■ PROVIDED MATERIAL
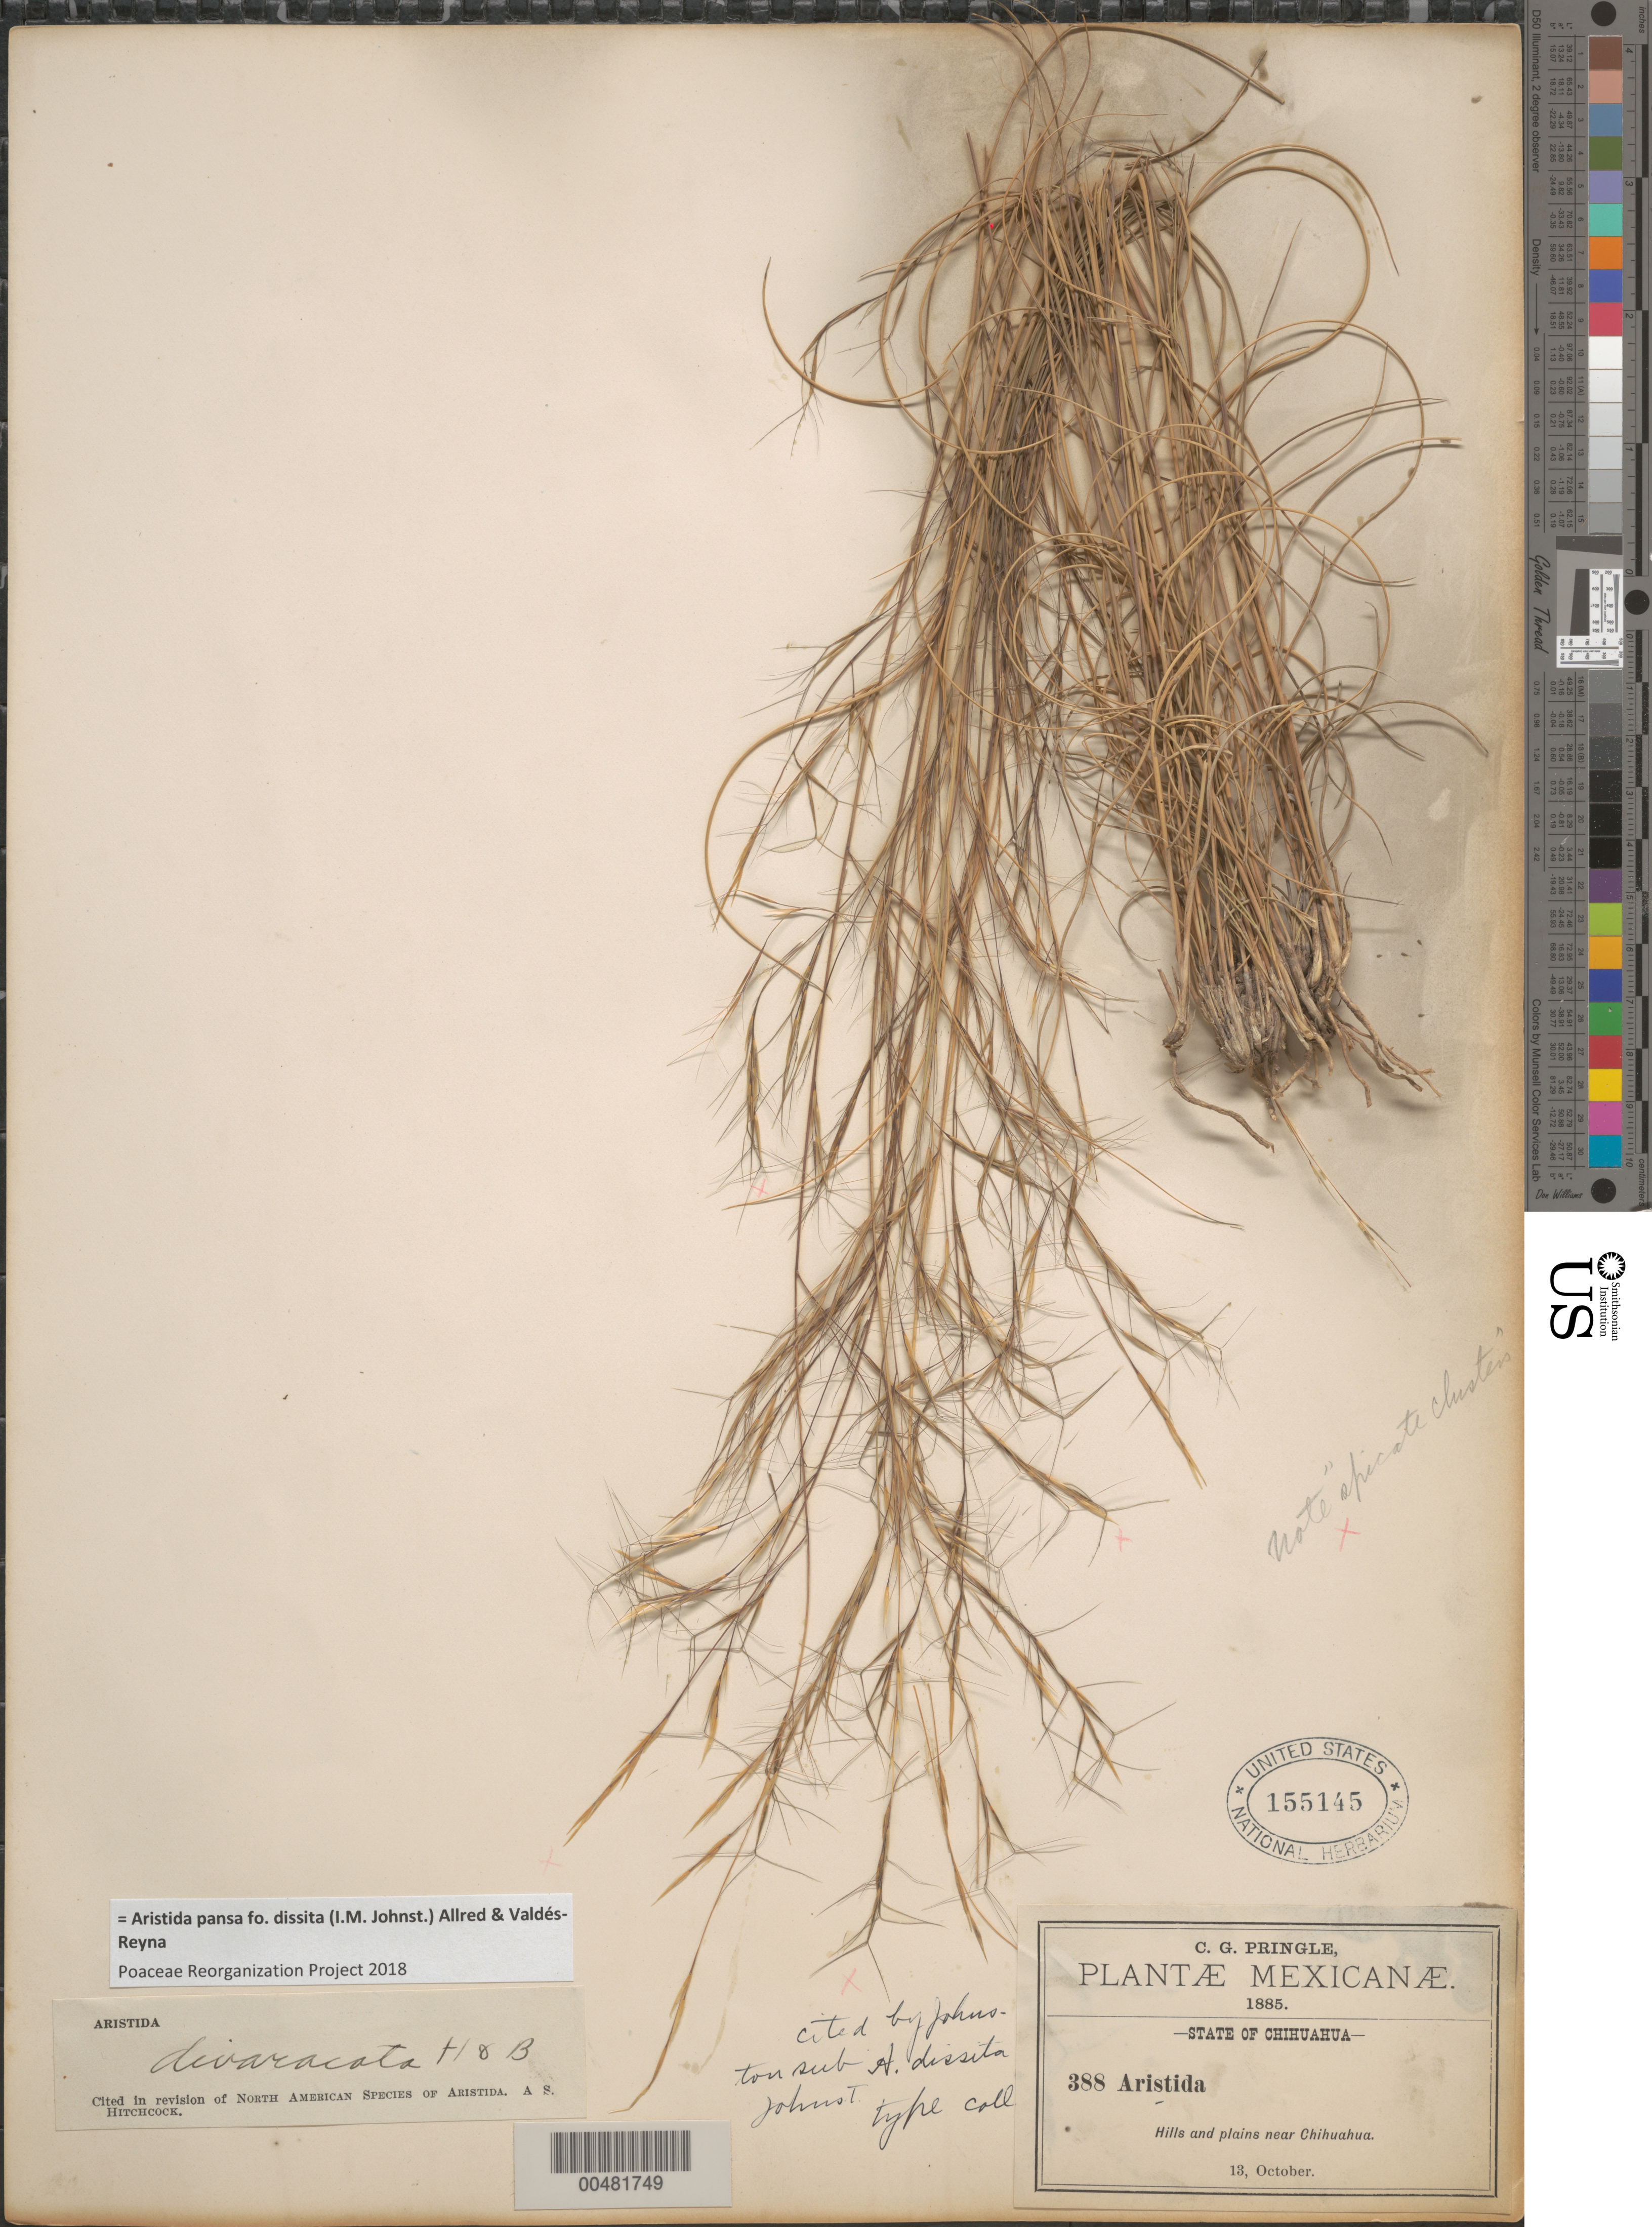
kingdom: Plantae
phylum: Tracheophyta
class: Liliopsida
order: Poales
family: Poaceae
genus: Aristida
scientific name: Aristida pansa f. dissita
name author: (I.M. Johnst.) Allred & Valdés-Reyna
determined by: Poaceae Reorganization Project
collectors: C. G. Pringle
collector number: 388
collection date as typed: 13 Oct 1885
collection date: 1885-10-13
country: Mexico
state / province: Chihuahua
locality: Hills and plains near Chihuahua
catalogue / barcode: US 155145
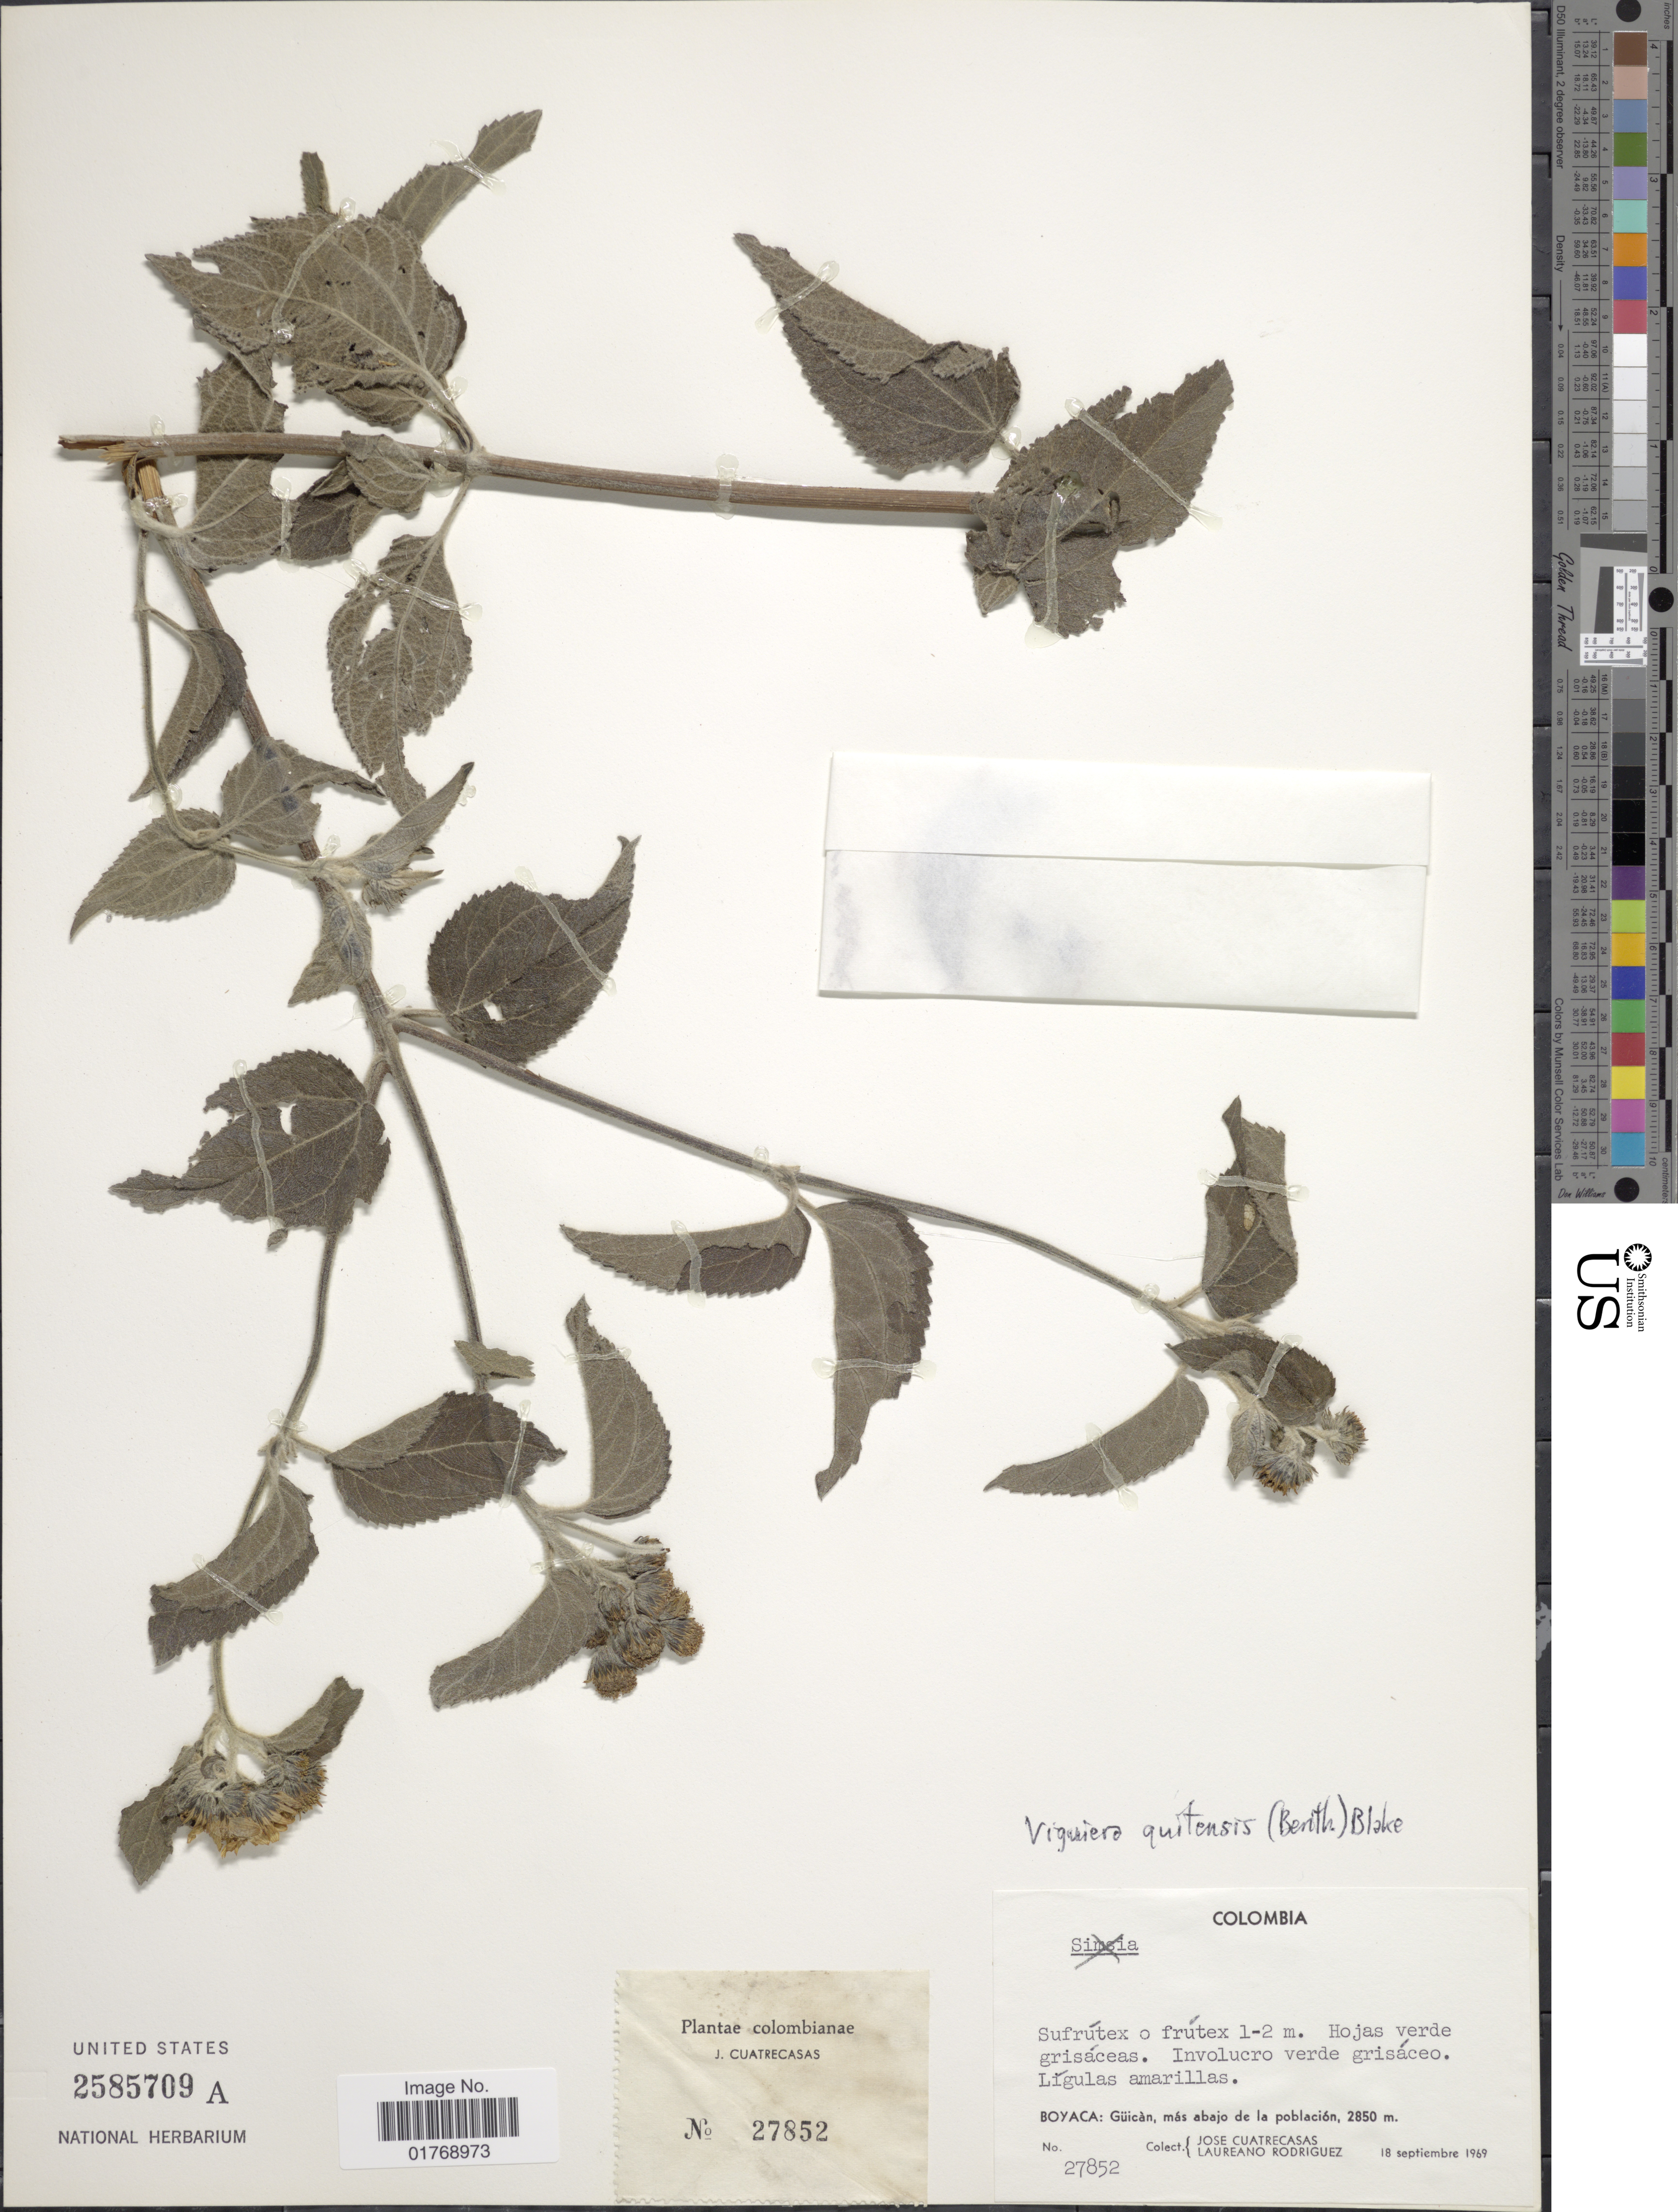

■ STATED PROBLEM
Please quote every line of the items above word for word, leaving the pictures out of your answer.

■ TASK RESULT
kingdom: Plantae
phylum: Tracheophyta
class: Liliopsida
order: Poales
family: Poaceae
genus: Aristida
scientific name: Aristida pansa f. dissita
name author: (I.M. Johnst.) Allred & Valdés-Reyna
determined by: Poaceae Reorganization Project
collectors: C. G. Pringle
collector number: 388
collection date as typed: 13 Oct 1885
collection date: 1885-10-13
country: Mexico
state / province: Chihuahua
locality: Hills and plains near Chihuahua
catalogue / barcode: US 155145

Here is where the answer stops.